Last Friday, the SOCSD Board of Trustees unanimously voted to move forward with a $16 million bond resolution to help fund construction of the school and other projects in the district. In April, the Mississippi Legislature voted to provide $10 million in funding over two years for the school. MSU has pledged $10 million to the school, including $5 million in land.
SOCSD and MSU are working out the details of a long-term lease for the property that will contain the school. According to Starkville Parents for Public Schools President Jeremiah Dumas, who spoke at Thursday’s panel, renderings for the school will be ready in the coming months. Georgia-based firm Perkins+Will and Mississippi-based firm JH&H are the architects for the project and have been in meetings in Starkville in recent weeks to discuss the design of the new school.
Plans are for the school to be accessible from Highway 182 and George Perry Street when it opens. Long-term plans could include access from East Lee Boulevard, Dumas said. The school will be located just east of George Perry Street and just south of Highway 182, across from the Thad Cochran Research, Technology and Economic Development Park.
SOCSD Superintendent Lewis Holloway said in board meetings last month that he hopes to see the school open in August of 2018. The sixth and seventh grade school will alleviate capacity issues at Armstrong Middle School and Starkville High School, which will each house one less grade of students once sixth and seventh graders are in the partnership school.
Anthony said the school will be designed to include classroom observation spaces and that MSU faculty members will be embedded in the school. The school will serve as a demonstration site for students teachers and as a research center on rural education and teaching. Anthony said it would provide a good opportunity for researchers to evaluate current and emerging teaching practices and make it easier to begin pilot programs.
Armstrong Middle School Principal Tim Bourne said he was excited about having experts in the school’s back yard that could assist teachers when they have issues. He also noted the school’s potential for beneficial research, adding that the school is “full of dissertations” for doctoral students in the College of Education.
For the school district, Bourne envisions a new school causing students and community members to want more from the district’s current schools.
“It will push as a district and a community to raise the standard of every school in our district,” Bourne said.
SOCSD board member Lee Brand said during Wednesday’s panel that the school board is working with the Oktibbeha County Board of Supervisors to figure out what to do with the former East and West Oktibbeha High School campuses, which closed following consolidation of the city and county school districts.

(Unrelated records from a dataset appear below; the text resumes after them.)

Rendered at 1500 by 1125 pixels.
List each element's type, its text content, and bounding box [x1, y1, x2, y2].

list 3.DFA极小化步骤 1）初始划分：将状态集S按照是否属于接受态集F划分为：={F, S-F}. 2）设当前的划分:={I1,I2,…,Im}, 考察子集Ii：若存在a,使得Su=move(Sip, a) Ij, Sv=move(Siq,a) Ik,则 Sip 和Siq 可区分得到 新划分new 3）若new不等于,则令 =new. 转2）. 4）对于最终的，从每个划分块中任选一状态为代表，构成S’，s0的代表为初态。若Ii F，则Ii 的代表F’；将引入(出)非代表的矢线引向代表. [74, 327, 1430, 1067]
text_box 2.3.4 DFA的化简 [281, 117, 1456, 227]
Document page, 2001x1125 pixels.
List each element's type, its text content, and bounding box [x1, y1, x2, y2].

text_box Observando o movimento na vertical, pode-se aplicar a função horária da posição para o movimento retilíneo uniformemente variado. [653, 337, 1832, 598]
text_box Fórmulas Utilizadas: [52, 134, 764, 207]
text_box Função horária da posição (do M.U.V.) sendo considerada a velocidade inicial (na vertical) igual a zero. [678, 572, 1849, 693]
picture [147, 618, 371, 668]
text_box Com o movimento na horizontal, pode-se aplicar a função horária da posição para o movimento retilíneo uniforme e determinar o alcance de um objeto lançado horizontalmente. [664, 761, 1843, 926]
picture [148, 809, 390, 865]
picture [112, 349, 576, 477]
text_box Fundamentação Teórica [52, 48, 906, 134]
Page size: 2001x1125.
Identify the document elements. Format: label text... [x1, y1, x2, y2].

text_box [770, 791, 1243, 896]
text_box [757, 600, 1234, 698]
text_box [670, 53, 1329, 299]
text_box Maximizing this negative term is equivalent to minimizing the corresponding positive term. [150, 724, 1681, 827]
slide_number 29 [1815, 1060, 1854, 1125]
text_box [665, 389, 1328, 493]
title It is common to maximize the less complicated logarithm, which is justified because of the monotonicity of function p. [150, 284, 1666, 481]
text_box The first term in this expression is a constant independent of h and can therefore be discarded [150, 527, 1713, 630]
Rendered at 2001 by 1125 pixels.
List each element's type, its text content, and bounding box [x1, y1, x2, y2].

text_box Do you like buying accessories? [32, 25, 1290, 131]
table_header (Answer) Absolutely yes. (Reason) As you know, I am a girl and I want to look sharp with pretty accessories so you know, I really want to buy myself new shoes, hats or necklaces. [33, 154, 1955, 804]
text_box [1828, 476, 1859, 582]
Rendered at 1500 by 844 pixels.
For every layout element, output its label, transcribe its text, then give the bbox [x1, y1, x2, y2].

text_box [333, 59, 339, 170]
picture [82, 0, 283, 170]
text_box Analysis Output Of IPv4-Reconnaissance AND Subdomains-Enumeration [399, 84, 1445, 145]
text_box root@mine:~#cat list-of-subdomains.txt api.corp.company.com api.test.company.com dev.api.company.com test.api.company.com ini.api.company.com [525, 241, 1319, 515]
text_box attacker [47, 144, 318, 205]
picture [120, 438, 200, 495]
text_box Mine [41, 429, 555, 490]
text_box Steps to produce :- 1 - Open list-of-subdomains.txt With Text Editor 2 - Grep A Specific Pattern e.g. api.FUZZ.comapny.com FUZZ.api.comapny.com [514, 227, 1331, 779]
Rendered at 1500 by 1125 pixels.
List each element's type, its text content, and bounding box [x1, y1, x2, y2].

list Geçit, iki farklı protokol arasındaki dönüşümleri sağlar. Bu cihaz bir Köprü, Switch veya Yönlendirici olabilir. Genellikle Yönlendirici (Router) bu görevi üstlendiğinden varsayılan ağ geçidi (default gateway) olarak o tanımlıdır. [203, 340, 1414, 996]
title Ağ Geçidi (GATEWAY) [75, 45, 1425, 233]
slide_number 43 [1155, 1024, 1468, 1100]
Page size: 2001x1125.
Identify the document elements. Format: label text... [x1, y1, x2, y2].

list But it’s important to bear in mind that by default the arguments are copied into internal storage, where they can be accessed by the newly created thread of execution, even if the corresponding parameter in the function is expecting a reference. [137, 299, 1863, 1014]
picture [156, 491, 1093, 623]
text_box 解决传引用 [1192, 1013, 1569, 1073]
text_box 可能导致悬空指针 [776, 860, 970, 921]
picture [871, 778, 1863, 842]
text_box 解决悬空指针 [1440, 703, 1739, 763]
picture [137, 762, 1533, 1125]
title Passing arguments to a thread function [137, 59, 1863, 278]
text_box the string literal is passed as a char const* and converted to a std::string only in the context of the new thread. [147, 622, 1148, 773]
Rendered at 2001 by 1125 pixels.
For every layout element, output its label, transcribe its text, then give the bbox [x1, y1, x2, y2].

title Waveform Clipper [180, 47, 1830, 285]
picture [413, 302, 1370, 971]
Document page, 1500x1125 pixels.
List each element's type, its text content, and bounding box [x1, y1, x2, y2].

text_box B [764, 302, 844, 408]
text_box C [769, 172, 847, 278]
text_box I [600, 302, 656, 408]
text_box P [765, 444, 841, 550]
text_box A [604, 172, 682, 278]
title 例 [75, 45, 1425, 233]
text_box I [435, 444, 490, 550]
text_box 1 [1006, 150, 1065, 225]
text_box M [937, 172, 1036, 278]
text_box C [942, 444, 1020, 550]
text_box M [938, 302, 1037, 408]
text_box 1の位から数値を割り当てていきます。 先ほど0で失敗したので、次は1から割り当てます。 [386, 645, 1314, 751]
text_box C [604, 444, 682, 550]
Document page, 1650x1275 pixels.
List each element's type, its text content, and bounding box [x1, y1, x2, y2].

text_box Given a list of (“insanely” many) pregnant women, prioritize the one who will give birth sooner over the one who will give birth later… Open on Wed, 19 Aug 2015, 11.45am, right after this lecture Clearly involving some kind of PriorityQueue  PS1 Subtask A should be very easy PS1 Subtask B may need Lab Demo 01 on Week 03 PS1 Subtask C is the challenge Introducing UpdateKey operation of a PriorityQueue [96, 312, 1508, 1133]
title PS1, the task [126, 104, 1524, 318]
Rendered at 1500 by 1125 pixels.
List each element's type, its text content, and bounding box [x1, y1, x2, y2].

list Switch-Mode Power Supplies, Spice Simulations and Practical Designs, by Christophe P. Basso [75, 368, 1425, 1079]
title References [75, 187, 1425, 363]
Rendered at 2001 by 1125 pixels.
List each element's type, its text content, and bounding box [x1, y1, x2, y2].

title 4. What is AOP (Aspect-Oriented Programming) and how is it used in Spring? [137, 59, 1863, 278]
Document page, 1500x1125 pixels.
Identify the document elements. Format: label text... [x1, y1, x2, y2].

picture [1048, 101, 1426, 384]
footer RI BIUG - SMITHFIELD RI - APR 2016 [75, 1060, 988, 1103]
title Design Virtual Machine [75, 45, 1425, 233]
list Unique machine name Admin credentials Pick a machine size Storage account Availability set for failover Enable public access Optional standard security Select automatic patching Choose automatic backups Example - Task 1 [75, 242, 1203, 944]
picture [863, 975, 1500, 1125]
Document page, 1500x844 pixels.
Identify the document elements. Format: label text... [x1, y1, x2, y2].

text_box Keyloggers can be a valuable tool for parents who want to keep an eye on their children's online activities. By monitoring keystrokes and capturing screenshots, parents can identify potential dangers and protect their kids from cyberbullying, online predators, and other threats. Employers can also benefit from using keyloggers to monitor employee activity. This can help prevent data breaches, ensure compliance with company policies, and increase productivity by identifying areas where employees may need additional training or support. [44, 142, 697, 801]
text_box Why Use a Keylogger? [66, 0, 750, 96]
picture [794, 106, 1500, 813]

Supervisors Marvell Howard and Orlando Trainer have expressed support for acquiring both campuses and trying to facilitate the placement of tenants that can help the community.
The West Oktibbeha campus is located in Maben in the northwest corner of the county. The East Oktibbeha campus is in the southeastern portion of the county on Moor High Road.
“Any time you leave a school, it just goes down,” Brand said. “There are too many needs in those areas to let that happen.”
SOCSD Superintendent Lewis Holloway said last Friday he would “absolutely” consider selling the West Oktibbeha campus to the county. The East Oktibbeha campus cannot be sold because legally it falls under the same guidelines as 16th Section land. However, the county could lease the property from the school district.